Patching becomes complicated without knowing which vulnerabilities are exploitable in the real world. It’s like bailing water from a sinking ship without starting to plug the biggest holes first.

Broken Vulnerability Protection

This is where the gap becomes most apparent. The biggest failure in current strategies isn’t the speed of patching but the lack of alignment between vulnerabilities and defenses. Tools like WAFs, EDRs, and vulnerability scanners tend to operate in silos. They definitely produce valuable data, but without unified visibility, it remains disconnected.

For example, during the SolarWinds breach, attackers leveraged supply chain vulnerabilities to infiltrate systems while bypassing existing defenses. Why? Because those defenses weren’t designed to communicate with one another. Vulnerability scanners flagged issues, but those signals weren’t correlated with compensating controls, leaving critical gaps open.

The result? Teams waste time patching vulnerabilities already taken care of by existing defenses, while attackers exploit gaps that go unnoticed. This disconnect is dangerous and entirely avoidable.

Why This Matters

Attackers are evolving faster, patching processes are stuck in neutral, and defenses are disconnected from the vulnerabilities they’re meant to mitigate. It’s why organizations with the right tools in place still suffer breaches.

We need clarity. Here’s what every security leader needs to know:

  • Which vulnerabilities are truly exploitable?
  • How do my defenses align with those vulnerabilities?
  • Where will my time and resources have the greatest impact?

Rethinking Vulnerability Management

To close these gaps, we must rethink our approach to vulnerability management. We’re talking about outthinking attackers and aligning defenses with risks.

Here’s what needs to change:

  1. Prioritize Real Risks
    Focus on vulnerabilities that attackers actively exploit and those that provide pathways to critical assets. AI-driven insights can help teams identify which vulnerabilities matter most.
  2. Validate Exploitability
    You should consider adopting advanced validation techniques like creating a digital twin to surpass theoretical risks. A digital twin is a virtual replica of your environment, enabling teams to safely simulate exploit scenarios without impacting live systems. For example, instead of guessing whether a critical vulnerability could be exploited, you can run a real-world simulation within this controlled environment to understand its true risk. Companies using digital twins have reduced remediation time by focusing only on exploitable and impactful vulnerabilities, significantly lowering their exposure while optimizing resources.
  3. Unify Defenses
    Bridge the gap between vulnerabilities and defenses.
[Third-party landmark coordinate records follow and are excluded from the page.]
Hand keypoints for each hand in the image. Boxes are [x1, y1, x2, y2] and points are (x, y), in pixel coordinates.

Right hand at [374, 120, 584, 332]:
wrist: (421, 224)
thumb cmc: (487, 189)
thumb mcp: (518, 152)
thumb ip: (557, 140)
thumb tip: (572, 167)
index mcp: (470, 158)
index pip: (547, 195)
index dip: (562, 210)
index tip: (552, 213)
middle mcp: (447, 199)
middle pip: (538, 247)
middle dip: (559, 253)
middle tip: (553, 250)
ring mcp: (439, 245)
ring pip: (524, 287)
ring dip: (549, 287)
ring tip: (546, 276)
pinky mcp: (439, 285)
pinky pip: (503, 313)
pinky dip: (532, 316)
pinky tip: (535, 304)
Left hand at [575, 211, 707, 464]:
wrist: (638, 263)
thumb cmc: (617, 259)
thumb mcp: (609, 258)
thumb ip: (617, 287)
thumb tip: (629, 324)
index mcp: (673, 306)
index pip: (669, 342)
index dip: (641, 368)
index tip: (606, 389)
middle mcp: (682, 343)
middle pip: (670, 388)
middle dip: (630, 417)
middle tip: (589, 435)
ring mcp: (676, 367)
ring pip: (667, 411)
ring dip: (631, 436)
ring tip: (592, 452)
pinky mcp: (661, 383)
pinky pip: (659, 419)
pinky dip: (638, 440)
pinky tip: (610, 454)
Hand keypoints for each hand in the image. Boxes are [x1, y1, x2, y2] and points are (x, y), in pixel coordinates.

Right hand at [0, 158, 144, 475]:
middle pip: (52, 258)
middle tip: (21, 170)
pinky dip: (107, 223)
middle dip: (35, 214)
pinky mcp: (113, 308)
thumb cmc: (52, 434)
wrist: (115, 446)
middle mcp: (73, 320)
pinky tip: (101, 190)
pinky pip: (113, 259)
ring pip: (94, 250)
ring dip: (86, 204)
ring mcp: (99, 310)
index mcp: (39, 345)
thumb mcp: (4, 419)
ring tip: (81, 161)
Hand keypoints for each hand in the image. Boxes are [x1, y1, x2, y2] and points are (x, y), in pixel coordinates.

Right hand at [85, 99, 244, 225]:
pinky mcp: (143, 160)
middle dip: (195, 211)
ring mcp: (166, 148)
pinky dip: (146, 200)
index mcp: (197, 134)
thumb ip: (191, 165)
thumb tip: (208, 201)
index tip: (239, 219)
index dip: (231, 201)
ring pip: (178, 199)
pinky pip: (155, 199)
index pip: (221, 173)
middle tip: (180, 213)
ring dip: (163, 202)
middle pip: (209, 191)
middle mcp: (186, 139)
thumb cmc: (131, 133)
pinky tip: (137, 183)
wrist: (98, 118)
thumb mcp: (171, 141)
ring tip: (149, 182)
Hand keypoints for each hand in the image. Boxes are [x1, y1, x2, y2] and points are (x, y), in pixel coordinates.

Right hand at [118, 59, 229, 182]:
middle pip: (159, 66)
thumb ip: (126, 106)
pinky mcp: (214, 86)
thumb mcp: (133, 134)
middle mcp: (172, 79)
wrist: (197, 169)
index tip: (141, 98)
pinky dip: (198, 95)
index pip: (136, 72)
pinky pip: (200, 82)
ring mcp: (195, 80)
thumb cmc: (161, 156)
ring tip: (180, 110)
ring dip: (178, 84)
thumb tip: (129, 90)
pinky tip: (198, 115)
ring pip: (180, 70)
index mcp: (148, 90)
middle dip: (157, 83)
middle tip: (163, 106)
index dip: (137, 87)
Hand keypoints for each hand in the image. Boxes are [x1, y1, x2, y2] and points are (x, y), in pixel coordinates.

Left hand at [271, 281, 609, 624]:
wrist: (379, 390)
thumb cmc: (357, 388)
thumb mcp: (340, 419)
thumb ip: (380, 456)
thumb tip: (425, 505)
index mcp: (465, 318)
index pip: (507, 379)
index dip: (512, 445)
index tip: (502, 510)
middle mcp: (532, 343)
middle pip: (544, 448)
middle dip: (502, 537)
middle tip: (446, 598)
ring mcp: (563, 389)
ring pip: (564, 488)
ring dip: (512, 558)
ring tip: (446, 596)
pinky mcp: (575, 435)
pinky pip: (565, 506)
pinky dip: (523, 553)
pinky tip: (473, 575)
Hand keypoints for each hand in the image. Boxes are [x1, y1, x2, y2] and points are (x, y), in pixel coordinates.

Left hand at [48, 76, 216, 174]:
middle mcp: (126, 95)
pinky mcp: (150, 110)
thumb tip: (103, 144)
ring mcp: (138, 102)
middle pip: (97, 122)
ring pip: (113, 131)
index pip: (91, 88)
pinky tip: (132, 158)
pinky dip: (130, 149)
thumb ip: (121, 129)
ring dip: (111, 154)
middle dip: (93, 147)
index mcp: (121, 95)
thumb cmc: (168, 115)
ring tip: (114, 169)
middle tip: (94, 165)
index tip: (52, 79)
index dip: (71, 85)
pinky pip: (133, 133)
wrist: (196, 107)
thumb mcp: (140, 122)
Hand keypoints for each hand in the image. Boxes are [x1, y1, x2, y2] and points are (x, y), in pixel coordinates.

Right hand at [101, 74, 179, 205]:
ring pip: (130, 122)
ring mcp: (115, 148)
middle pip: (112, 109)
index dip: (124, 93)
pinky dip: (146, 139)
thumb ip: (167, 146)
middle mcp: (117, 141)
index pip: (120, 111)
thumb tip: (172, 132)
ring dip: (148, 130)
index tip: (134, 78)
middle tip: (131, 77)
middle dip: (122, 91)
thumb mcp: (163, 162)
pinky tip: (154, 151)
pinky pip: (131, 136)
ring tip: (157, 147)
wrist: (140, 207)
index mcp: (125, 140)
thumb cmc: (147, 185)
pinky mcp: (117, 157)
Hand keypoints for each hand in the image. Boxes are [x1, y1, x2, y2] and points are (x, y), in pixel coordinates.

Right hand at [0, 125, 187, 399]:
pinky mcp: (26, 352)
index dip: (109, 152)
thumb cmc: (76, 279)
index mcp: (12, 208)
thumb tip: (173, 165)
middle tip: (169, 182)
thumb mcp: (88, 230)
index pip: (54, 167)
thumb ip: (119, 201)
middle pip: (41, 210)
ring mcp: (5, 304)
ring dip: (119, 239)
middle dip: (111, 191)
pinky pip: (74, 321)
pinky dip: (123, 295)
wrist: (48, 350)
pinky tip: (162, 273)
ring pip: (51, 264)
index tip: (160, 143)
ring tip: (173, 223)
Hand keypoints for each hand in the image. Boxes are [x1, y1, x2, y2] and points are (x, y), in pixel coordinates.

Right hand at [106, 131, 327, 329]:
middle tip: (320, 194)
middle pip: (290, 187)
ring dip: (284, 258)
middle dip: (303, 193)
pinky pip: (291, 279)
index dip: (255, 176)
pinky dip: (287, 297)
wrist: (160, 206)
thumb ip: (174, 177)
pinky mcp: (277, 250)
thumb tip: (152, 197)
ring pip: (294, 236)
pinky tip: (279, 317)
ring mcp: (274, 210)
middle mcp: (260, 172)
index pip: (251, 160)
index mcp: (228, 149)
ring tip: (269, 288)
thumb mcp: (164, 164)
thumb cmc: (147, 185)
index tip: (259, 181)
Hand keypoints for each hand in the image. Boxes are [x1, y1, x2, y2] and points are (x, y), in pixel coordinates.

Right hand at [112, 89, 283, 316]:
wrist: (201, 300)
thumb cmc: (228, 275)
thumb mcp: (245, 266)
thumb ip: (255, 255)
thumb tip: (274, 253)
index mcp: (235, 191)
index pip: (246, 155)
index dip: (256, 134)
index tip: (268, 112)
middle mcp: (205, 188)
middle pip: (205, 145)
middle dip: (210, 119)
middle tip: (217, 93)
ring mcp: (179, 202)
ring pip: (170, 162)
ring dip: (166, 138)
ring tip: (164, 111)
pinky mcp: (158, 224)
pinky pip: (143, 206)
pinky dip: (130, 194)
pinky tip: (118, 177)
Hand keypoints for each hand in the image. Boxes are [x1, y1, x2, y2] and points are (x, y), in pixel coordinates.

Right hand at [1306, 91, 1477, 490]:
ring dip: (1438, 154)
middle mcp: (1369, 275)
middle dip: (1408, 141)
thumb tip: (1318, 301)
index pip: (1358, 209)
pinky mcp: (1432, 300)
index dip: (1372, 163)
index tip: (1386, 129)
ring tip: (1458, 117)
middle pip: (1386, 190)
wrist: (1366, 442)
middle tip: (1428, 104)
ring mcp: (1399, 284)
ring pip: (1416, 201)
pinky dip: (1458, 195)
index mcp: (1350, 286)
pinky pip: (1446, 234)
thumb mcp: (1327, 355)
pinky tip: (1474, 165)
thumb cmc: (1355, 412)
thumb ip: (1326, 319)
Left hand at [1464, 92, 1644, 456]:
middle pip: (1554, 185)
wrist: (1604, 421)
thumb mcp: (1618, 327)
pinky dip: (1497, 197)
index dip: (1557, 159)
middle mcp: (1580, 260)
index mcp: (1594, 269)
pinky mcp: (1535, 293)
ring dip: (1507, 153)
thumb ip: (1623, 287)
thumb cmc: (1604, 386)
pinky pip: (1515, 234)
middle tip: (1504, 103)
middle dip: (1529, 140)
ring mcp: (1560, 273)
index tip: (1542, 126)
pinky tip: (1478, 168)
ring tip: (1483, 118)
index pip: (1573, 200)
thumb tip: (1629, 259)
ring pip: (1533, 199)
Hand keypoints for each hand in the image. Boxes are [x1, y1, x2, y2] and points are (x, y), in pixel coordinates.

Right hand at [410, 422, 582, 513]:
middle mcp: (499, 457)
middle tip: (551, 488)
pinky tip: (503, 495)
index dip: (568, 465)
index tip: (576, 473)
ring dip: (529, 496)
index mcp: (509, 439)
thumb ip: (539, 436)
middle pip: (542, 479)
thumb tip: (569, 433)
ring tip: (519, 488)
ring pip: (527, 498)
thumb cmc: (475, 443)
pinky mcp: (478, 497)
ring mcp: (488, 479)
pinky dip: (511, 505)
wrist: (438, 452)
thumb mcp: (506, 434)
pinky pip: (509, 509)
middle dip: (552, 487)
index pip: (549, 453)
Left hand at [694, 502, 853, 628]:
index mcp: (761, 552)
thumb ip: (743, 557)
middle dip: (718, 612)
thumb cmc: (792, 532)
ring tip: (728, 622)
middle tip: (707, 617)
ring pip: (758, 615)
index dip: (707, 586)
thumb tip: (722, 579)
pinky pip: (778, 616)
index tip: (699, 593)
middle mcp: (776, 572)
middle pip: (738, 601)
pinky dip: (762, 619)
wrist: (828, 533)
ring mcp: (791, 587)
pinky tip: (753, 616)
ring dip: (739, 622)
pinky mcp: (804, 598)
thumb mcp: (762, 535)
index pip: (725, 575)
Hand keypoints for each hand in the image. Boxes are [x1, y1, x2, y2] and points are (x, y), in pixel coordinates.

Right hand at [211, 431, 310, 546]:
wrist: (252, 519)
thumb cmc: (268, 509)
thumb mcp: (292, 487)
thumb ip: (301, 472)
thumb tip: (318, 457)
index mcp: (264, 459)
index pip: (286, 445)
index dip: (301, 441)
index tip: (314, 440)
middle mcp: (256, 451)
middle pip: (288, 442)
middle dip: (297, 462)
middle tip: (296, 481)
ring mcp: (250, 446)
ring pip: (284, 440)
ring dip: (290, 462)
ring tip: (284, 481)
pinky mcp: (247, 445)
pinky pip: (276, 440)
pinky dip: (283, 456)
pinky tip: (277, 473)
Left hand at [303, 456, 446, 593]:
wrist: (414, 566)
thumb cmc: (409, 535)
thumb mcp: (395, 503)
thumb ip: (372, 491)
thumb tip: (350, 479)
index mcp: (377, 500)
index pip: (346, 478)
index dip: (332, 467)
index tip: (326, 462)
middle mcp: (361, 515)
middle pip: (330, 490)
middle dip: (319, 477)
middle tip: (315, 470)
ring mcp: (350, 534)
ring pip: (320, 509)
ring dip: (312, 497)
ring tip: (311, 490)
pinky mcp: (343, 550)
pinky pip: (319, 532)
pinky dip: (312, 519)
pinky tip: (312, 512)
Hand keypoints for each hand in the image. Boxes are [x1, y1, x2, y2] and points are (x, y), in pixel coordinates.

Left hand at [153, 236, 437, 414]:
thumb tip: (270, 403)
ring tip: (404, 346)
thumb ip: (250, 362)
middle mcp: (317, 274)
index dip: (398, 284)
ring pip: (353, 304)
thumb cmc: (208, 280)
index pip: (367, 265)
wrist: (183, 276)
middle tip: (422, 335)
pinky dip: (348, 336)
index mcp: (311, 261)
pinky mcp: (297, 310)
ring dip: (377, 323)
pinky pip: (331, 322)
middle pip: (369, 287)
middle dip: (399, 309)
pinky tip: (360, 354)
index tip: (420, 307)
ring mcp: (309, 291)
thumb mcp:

Tools must work together, aligning data from WAFs, EDRs, CSPMs, and more to prevent critical gaps.
  4. Preempt, Don’t React
    Use simulations, AI-driven insights, and continuous assessments to predict attackers’ next moves. Proactive strategies prevent attacks before they happen, shifting the narrative from reactive firefighting to preemptive control.

The Question Every Security Leader Must Ask

Here’s the question I challenge every security leader to consider:
Are your defenses aligned to stop the vulnerabilities most likely to be exploited, or are you wasting time patching noise while attackers find the real gaps?

If your defenses aren’t keeping up, here’s how to start shifting from reactive to proactive strategies:

  • Prioritizing vulnerabilities based on real-world exploitability.
  • Validating risks specific to your environment.
  • Ensuring your defenses are unified and aligned.

Attackers aren’t slowing down, and neither can we. Let’s take control and close the gaps before they become breaches.